The Diameter of The Bomb:
A Sound Installation by
Ziv Yonatan and Lily Rattok


January 11 – March 13, 2015

Conceived specifically for the Middle East Center for the Arts at Mana, The Diameter of the Bomb combines art, poetry, sculpture, and dance in a multidisciplinary installation that explores themes of war and hope


Artists Ziv Yonatan and Lily Rattok created the project, which is anchored by a series of poems by the late Israeli poet Yehuda Amichai, who based the featured compositions on his personal experience as a combat soldier. Yontan recorded American singer and activist Ronnie Gilbert reciting Amichai’s words, then edited and added music to the tracks. The result speaks to the endless cycles of pain that occur when a violent act is committed against innocent people. 

The sound installation is enhanced by two sculptures: Rattok created a site-specific form made of vertical metal poles that appears to hover in mid-air above the floor. The mysterious, rigid structure evokes a yearning for the sublime, a metaphor for the human fragility that calls upon a higher power to prevent a looming catastrophe. A second sculpture by artist Eugene Lemay sits at the center of the space. His low-ceilinged, windowless room is covered in dark gray paint and lit by unadorned lamps. Visitors are invited to enter the structure and immerse themselves in its shadowy interior to reflect on the works on view. 

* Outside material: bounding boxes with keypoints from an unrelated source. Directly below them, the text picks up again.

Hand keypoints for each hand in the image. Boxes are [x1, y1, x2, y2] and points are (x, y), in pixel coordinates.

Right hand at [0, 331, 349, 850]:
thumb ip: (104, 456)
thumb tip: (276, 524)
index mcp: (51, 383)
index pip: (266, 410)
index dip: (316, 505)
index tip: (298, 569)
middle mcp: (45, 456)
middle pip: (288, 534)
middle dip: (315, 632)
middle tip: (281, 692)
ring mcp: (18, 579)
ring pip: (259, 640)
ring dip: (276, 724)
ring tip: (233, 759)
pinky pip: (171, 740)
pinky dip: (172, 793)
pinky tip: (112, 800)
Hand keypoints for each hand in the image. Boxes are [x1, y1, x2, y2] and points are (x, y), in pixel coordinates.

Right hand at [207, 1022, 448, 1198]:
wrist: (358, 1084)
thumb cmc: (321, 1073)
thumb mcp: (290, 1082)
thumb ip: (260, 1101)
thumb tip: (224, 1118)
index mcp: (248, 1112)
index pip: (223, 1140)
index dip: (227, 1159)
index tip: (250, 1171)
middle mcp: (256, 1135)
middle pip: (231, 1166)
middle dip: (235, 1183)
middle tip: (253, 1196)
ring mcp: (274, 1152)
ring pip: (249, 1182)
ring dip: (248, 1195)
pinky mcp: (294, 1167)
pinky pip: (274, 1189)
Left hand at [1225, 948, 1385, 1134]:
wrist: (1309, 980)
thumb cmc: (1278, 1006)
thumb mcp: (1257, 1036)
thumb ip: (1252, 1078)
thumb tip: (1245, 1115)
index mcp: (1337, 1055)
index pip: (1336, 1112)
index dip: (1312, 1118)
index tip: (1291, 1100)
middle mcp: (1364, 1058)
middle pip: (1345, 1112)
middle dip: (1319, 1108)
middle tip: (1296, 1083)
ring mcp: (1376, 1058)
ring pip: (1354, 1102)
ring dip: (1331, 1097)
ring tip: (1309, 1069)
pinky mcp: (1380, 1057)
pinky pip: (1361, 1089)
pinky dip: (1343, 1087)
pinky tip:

Contemporary ballet company Armitage Gone! Dance responded to the installation with an original piece performed within the space. Choreographed by Karole Armitage, the dance attests to human plight contrasted with a reality dominated by violence. Dancers attempt to escape but fail, resulting in division and broken relationships. A video directed by Rattok presents excerpts of the emotionally charged performance. Together, the works in The Diameter of the Bomb create a kaleidoscope of a shattered world whose inhabitants attempt to find hope in the midst of terror. It functions as both a memorial for the victims of war and a bold site of protest.